The domestic edifice is this hugely successful franchise’s reason for being, the explanation for the movie, the lodestar for the show’s fans. Individual characters can die — and, God knows, they have. But if “Downtown Abbey” itself were ever to fall, then the story would be over.

This is unusual. Most long-running TV shows are centered on either an individual or a family. “Mad Men” could not survive past the death of Don Draper. “Dexter” needed Dexter. “Breaking Bad” tells the story of Walter White. “Game of Thrones” (73 episodes!) had numerous story arcs, heaven knows, but it still remained the story of communities, not unlike “The Wire” or “The Deuce.” “Star Wars” is a generational saga at its core.

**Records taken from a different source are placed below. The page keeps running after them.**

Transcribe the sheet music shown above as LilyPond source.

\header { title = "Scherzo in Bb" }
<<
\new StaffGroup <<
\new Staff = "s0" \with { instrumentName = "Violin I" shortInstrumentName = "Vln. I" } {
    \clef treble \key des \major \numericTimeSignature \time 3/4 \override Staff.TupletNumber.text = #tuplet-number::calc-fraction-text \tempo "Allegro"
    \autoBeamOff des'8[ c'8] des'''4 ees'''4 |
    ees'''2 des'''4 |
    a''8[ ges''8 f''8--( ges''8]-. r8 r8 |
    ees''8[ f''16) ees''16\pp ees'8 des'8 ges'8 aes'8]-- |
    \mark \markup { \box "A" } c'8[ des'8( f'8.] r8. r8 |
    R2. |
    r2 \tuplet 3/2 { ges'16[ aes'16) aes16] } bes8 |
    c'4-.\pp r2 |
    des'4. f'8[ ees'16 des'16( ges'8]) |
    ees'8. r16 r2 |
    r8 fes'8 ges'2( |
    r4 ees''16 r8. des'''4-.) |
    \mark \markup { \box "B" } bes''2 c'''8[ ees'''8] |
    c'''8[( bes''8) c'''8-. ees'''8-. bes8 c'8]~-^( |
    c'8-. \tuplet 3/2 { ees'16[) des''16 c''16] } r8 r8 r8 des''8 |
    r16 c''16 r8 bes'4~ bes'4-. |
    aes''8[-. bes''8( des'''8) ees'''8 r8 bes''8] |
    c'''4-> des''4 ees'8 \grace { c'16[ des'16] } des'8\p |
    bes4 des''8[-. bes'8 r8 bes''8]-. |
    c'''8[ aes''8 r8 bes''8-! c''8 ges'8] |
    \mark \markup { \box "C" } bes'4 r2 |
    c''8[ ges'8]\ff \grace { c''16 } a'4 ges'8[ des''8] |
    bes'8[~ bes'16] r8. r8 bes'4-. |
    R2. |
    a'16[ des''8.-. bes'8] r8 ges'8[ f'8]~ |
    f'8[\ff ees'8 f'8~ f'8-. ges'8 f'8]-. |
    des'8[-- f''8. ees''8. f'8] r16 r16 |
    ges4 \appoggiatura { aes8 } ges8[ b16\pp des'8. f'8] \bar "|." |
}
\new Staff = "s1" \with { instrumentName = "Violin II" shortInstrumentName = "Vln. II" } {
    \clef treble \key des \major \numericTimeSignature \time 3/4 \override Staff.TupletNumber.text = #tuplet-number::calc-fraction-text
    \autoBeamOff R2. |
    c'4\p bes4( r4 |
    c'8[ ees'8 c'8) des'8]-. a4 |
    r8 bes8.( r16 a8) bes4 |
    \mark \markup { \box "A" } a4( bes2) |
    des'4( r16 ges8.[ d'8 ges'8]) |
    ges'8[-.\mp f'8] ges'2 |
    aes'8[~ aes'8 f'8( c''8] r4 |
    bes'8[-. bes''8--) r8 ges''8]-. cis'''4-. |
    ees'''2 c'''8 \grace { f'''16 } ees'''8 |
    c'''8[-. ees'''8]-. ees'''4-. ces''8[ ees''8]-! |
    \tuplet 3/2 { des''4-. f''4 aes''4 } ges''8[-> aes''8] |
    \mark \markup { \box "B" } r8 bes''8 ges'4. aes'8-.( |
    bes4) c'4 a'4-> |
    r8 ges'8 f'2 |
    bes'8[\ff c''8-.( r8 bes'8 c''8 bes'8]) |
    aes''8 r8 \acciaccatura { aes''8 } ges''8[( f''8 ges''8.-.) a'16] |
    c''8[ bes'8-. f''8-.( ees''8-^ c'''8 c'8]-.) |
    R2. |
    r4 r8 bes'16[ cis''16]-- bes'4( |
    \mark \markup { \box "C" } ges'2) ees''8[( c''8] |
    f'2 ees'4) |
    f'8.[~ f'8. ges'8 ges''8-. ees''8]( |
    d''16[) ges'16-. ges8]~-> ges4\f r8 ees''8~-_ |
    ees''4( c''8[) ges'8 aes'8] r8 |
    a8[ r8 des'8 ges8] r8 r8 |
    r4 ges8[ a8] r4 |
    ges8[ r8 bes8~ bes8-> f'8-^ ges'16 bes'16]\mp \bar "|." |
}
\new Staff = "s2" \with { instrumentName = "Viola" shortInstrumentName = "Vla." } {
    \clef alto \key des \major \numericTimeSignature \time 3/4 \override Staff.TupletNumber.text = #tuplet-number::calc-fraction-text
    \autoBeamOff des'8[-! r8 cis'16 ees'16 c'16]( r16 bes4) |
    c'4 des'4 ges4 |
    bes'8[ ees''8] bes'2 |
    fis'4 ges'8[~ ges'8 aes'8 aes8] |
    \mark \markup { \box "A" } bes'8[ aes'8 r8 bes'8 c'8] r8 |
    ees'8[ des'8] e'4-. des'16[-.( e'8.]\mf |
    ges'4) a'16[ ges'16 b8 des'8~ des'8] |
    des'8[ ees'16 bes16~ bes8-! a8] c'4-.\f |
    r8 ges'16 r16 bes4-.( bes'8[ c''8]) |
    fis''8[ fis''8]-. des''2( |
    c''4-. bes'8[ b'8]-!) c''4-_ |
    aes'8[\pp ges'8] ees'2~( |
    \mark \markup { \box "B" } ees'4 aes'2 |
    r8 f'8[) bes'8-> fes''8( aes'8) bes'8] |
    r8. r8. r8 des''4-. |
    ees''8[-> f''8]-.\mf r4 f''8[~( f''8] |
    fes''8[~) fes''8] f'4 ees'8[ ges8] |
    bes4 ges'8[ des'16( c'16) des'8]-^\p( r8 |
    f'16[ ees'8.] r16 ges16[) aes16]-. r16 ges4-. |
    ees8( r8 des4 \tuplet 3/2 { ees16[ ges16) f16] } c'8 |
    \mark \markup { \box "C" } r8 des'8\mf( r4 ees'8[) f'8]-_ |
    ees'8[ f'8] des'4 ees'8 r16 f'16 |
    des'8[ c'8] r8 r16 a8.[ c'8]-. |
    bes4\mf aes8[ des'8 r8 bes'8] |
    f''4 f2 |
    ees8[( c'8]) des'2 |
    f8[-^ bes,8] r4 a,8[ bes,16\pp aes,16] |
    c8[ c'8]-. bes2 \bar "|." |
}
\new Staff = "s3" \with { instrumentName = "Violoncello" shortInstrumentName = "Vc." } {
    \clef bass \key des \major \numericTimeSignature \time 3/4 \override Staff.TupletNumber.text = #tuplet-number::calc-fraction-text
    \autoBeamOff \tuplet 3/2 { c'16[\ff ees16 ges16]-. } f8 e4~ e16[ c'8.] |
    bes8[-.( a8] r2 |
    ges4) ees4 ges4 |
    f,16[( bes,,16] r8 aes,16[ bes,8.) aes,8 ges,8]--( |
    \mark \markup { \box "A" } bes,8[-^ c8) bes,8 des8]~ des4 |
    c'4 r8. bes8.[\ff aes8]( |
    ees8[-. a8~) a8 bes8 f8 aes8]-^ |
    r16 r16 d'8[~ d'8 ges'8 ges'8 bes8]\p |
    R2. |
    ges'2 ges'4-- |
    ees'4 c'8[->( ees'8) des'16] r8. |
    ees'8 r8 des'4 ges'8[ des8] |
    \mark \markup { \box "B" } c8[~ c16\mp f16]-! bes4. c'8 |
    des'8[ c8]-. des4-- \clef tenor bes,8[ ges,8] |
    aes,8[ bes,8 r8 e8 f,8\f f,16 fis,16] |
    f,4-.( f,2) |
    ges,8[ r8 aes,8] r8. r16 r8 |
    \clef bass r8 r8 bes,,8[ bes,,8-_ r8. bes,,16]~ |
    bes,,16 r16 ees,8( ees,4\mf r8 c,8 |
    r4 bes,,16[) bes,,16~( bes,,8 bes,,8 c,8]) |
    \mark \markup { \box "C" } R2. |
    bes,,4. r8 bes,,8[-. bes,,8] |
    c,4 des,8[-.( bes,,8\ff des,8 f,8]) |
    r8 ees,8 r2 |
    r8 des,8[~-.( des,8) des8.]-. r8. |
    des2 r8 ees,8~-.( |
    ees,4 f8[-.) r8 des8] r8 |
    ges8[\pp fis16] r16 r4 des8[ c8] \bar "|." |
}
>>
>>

And, of course, superhero franchises need their superheroes. (Or their close relations.)

In many television shows, the setting functions more as a backdrop than anything else. The opening credits may show a city and/or home. The show itself may feature a few main sets, typically a place of residence and a workplace. But, swap one city or suburb for another or home for another home and the show could go on.

Would the same be true for Downton Abbey? If the show took place in a different English manor – which are occasionally seen on the show and in the movie – would it be a different show or a weaker show? Is the show popular because of the house or is the house popular because of the show?

It seems like a step too far to suggest that a bad or mediocre television show could be rescued by or solely built on a unique and interesting setting. Good characters encountering interesting situations is a necessary ingredient, even in a show that depends on an unusual and/or popular location. Yet, we could study the degree to which a setting or location or building figures in the plot and popularity of a show. For example, would The Sopranos be the same show without the suburban McMansion the family lives in?